Procter & Gamble has also aired a commercial for its Herbal Essences shampoo that promises an "organic" experience and shows a woman writhing and moaning as two men wash her hair. According to complaints posted on the web, she declares at the end of the shampoo, "OK, boys, it says to repeat if necessary. That is, if you are up to it."

It isn't even that raunchiness is a guaranteed moneymaker. In the year after airing the famous Paris Hilton soft porn ad, Carl's Jr. and Hardee's profits declined in comparison with previous years.
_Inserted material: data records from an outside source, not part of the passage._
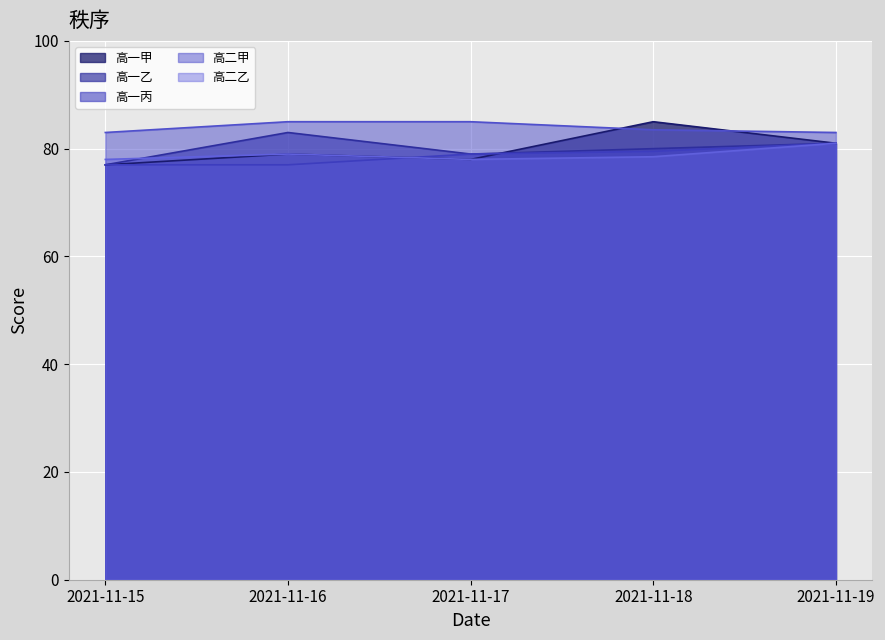

Is it true that 高二乙 equals 35.5 at 2021-11-16?

False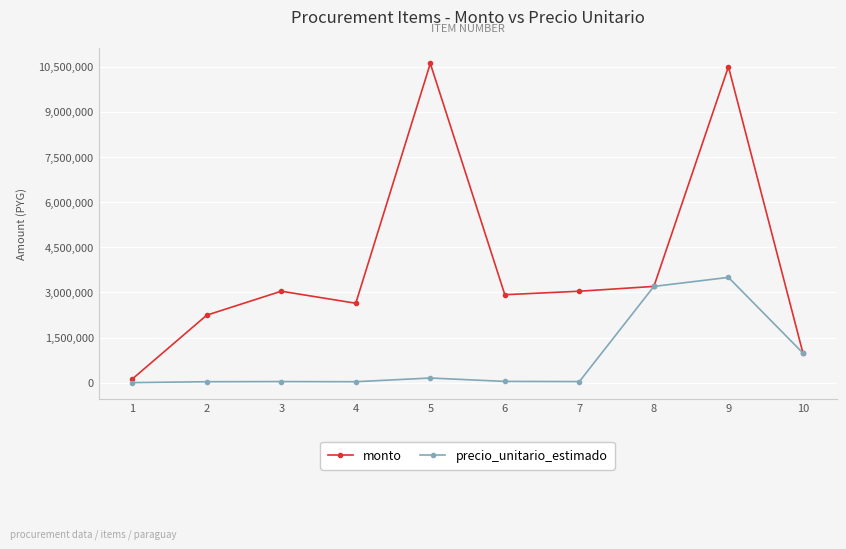

Where is the first local maximum for monto?

3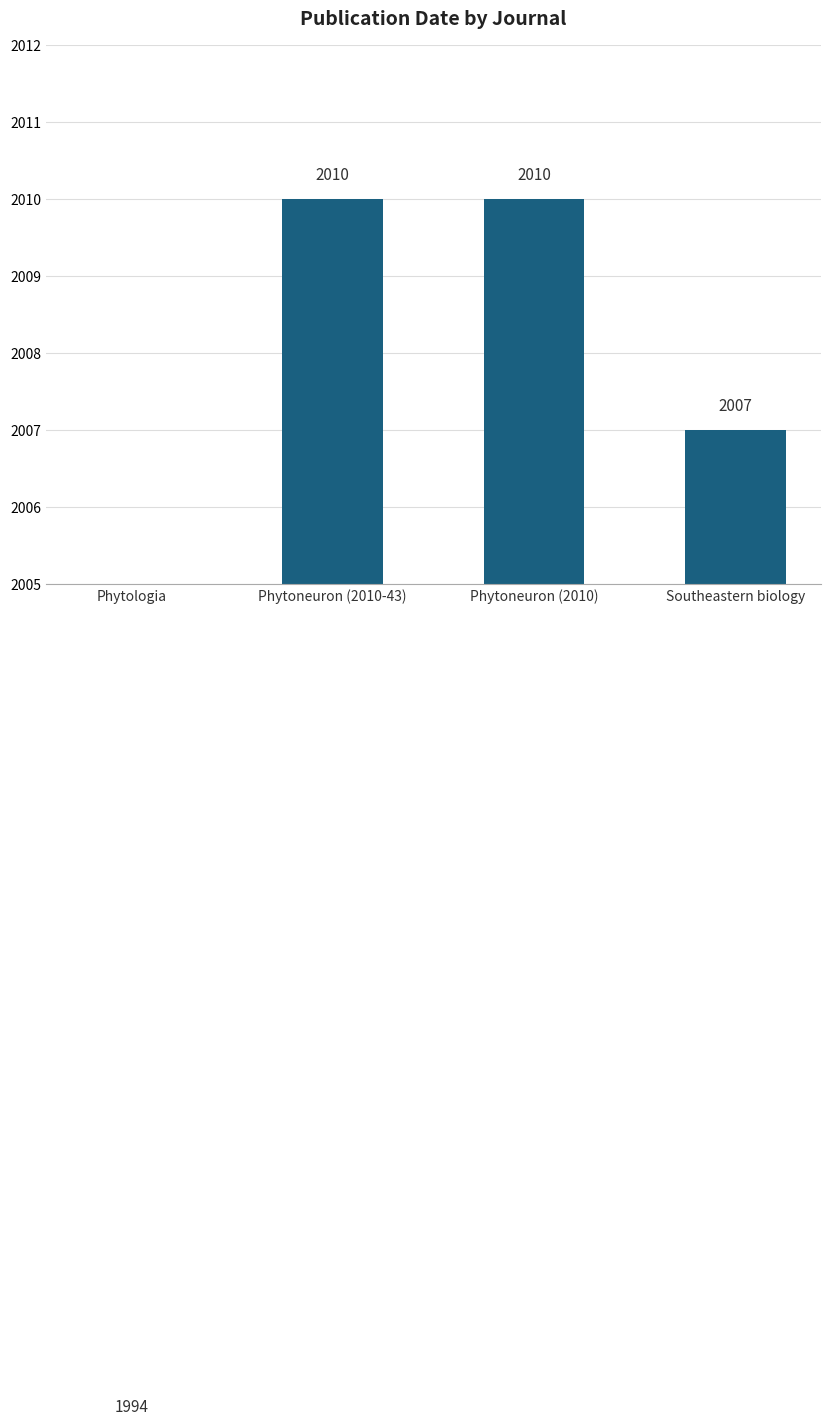

List the labels in order of value, largest first.

Phytoneuron (2010-43), Phytoneuron (2010), Southeastern biology, Phytologia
The Parents Television Council reported that "sales at restaurants open at least a year were flat at Carl's Jr., while Hardee's same-store sales fell 1 percent, well below last year's increases of 6.4 percent and 6.1 percent, respectively."

The Parents Television Council does good work monitoring the good and bad guys in the popular culture world. (They've rated Proctor & Gamble as among the top 10 worst advertisers both for the sleaziness of their ads and for the content of the programs they sponsor.) But it would be misleading to suggest that the only reason to protest lewdness is that children are watching. Nor are the feminists correct to condemn pornography only because it objectifies women. This stew of smuttiness coarsens our sensibilities. It appeals to our lowest selves. It makes a mockery of words like delicacy, refinemen- and modesty.

And it makes it much more difficult to recover from the flu.